Copy each line containing the word "lines" from the records that follow, please.

[Material provided — start]

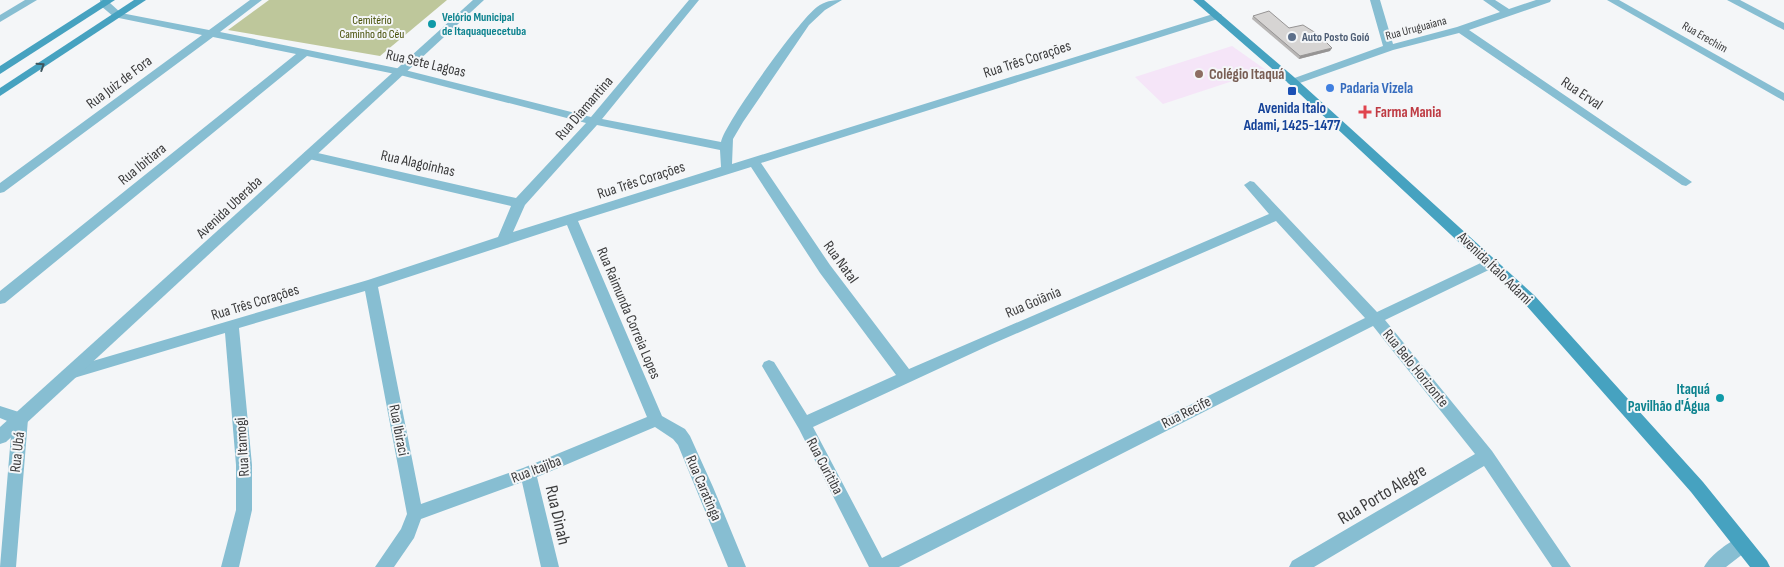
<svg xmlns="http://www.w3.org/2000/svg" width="1784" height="567" font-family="'Sofia Sans Condensed',sans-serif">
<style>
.education{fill:#f5e5f8}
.green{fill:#bec79b}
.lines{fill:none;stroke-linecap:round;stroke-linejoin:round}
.minor{fill:#87bed2;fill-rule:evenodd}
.tertiary{fill:#87bed2;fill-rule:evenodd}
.secondary{fill:#46a2c0;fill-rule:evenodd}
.wall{fill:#b8b6b5}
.shaded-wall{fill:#969494}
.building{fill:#d6d4d3;stroke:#969494}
.oneway{stroke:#3e565e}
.culture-dot{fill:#0f9aa8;stroke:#f4f6f8;stroke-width:2}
.service-dot{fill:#5c6f8a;stroke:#f4f6f8;stroke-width:2}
.education-dot{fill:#8d6e63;stroke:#f4f6f8;stroke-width:2}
.shop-dot{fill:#3f7fe0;stroke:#f4f6f8;stroke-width:2}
.transit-dot{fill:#1a4fb4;stroke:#f4f6f8;stroke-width:2}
.health-dot{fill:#e0444e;stroke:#f4f6f8;stroke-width:2}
.labels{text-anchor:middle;stroke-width:4;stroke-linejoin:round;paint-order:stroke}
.far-culture-label{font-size:12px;font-weight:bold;fill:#0d838f;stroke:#f4f6f8;text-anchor:start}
.far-park-label{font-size:12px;fill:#474f07;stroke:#f4f6f8}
.far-street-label{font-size:12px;fill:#3c3c3d;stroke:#f4f6f8}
.far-service-label{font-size:12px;font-weight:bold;fill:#4e5e75;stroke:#f4f6f8;text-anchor:start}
.street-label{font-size:15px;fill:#3c3c3d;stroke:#f4f6f8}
.education-label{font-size:15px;font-weight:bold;fill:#785e54;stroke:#f4f6f8;text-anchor:start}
.shop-label{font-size:15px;font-weight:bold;fill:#366cbe;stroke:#f4f6f8;text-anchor:start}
.transit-label{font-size:15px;font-weight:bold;fill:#164399;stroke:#f4f6f8}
.health-label{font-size:15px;font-weight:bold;fill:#be3a42;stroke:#f4f6f8;text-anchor:start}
.culture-label{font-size:15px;font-weight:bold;fill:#0d838f;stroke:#f4f6f8;text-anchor:end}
.near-street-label{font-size:18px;fill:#3c3c3d;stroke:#f4f6f8}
</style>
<rect width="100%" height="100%" fill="#f4f6f8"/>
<path class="education" d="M 1232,46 L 1266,70 L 1163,104 L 1135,77 Z"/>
<path class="green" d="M 269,0 L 447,0 L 380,56 L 228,30 Z"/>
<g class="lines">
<g class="minor">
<path d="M 25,0 L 37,0 L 0,22 L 0,15 Z"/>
<path d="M 100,0 L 110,0 L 110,3 L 121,13 L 209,30 L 250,0 L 262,0 L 220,32 L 401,69 L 591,117 L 689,0 L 699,0 L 602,119 L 721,142 C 724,124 800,19 817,7 C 825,1 832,0 842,0 L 825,10 L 809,25 L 743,122 L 733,139 L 732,164 L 1213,14 L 1221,14 L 1222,16 L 1221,18 L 761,163 L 830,265 L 909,369 L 1269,214 L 1244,185 L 1250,181 L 1254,182 L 1377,312 L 1487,260 L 1497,260 L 1499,263 L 1497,266 L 1385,320 L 1492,451 L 1571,567 L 1552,567 L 1484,466 L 1314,567 L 1289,567 L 1292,561 L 1475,454 L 1373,326 L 899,567 L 869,567 L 799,429 L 762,366 L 764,362 L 769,360 L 774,362 L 807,415 L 896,375 L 820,273 L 751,167 L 578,221 L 662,416 L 685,429 L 690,436 L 713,487 L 746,567 L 728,567 L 678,445 L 673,439 L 655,427 L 537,477 L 559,567 L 541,567 L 522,482 L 421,519 L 414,538 L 394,567 L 375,567 L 401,529 L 407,514 L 365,291 L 239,328 L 252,465 L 252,510 L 239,567 L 221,567 L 236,510 L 236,465 L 225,333 L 74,378 L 69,376 L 67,372 L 69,368 L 368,280 L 498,237 L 511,206 L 309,159 L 305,158 L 303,155 L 305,152 L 309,151 L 516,198 L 586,123 L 400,75 L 307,56 L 5,303 L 0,304 L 0,291 L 296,54 L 213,37 L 4,192 L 0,193 L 0,183 L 202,35 L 114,17 L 101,6 ZM 597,125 L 720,150 L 721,167 L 513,232 L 525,205 ZM 1276,221 L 1365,318 L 882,558 L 813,427 L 990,345 ZM 567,225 L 647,417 L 523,468 L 421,504 L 378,287 Z"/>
<path d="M 1370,0 L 1380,0 L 1393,44 L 1457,27 L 1500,12 L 1483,0 L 1495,0 L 1509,9 L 1536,0 L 1551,0 L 1550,2 L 1469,30 L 1692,182 L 1686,186 L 1682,185 L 1459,33 L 1393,50 L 1297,84 L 1289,84 L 1287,82 L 1289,80 L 1383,46 Z"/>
<path d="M 1607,0 L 1619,0 L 1784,93 L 1784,101 Z"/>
<path d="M 1727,0 L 1740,0 L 1784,23 L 1784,30 Z"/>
<path d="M 0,406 L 25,414 L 28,419 L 16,567 L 0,567 L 12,423 L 0,418 Z"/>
<path d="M 1742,536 L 1748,538 L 1751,544 L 1748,550 L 1726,567 L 1704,567 C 1710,555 1730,541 1742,536 Z"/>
</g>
<path class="tertiary" d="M 473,0 L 484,0 L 6,442 L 0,444 L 0,427 Z"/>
<g class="secondary">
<path d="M 103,0 L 115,0 L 0,74 L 0,66 Z"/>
<path d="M 134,0 L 146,0 L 0,96 L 0,88 Z"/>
<path d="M 1193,0 L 1204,0 L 1294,77 L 1535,296 L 1703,482 L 1767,561 L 1770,567 L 1750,567 L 1691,492 L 1525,304 L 1286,81 Z"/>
</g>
</g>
<path class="wall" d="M 1253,16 L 1289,28 L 1330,51 L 1299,59 L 1252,19 Z"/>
<path class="shaded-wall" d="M 1332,48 L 1330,51 L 1299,59 L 1300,56 Z"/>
<path class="building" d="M 1269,11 L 1289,28 L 1303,25 L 1319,35 L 1332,48 L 1300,56 L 1253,16 Z"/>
<defs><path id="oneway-chevron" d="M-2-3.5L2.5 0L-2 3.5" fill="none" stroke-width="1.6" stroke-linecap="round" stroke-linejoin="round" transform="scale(1.25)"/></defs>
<use class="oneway" href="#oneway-chevron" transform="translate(41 66) rotate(-33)"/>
<g class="culture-dot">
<circle cx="432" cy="24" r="5"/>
<circle cx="1720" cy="398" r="5"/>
</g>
<circle class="service-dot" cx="1292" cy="37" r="5"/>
<circle class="education-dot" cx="1199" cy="74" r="5"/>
<circle class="shop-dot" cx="1330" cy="88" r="5"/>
<rect class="transit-dot" x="1287" y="86" width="10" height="10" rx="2.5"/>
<path class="health-dot" d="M1362.5 104.5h5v5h5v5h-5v5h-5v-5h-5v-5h5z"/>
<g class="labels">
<g class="far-culture-label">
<text x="442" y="21">Velório Municipal<tspan x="442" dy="14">de Itaquaquecetuba</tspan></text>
</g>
<g class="far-park-label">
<text x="372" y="24">Cemitério<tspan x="372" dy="14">Caminho do Céu</tspan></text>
</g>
<g class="far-street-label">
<text transform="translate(1416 28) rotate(-15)" y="4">Rua Uruguaiana</text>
<text transform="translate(1705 37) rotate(30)" y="4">Rua Erechim</text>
</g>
<g class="far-service-label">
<text x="1302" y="41">Auto Posto Goió</text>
</g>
<g class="street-label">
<text transform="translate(1027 59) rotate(-18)" y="5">Rua Três Corações</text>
<text transform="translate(426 63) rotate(13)" y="5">Rua Sete Lagoas</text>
<text transform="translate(119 82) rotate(-37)" y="5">Rua Juiz de Fora</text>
<text transform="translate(1582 93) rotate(34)" y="5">Rua Erval</text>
<text transform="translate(584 108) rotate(-49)" y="5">Rua Diamantina</text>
<text transform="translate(418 163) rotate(13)" y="5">Rua Alagoinhas</text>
<text transform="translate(142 164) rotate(-39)" y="5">Rua Ibitiara</text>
<text transform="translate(641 180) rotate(-18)" y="5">Rua Três Corações</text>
<text transform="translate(229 207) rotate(-43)" y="5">Avenida Uberaba</text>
<text transform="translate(841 262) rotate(54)" y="5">Rua Natal</text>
<text transform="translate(1495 268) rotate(44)" y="5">Avenida Ítalo Adami</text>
<text transform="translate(255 302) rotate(-17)" y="5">Rua Três Corações</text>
<text transform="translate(1033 302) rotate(-23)" y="5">Rua Goiânia</text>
<text transform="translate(629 313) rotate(67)" y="5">Rua Raimunda Correia Lopes</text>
<text transform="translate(1416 368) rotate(51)" y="5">Rua Belo Horizonte</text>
<text transform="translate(1186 412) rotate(-27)" y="5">Rua Recife</text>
<text transform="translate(399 430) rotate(79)" y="5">Rua Ibiraci</text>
<text transform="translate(242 447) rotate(-94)" y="5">Rua Itamogi</text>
<text transform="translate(17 452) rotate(-84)" y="5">Rua Ubá</text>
<text transform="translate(825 466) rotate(62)" y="5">Rua Curitiba</text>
<text transform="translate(536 469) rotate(-21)" y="5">Rua Itajiba</text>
<text transform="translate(704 488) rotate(67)" y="5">Rua Caratinga</text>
</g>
<g class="education-label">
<text x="1209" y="79">Colégio Itaquá</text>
</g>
<g class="shop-label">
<text x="1340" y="93">Padaria Vizela</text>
</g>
<g class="transit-label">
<text x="1292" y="113">Avenida Italo<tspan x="1292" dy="17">Adami, 1425-1477</tspan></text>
</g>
<g class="health-label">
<text x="1375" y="117">Farma Mania</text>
</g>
<g class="culture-label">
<text x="1710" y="394">Itaquá<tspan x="1710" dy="17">Pavilhão d'Água</tspan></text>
</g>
<g class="near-street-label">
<text transform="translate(1382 494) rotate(-31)" y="6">Rua Porto Alegre</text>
<text transform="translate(558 515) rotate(77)" y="6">Rua Dinah</text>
</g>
</g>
</svg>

[Material provided — finish]

== Exercise result ==
.lines{fill:none;stroke-linecap:round;stroke-linejoin:round}
<g class="lines">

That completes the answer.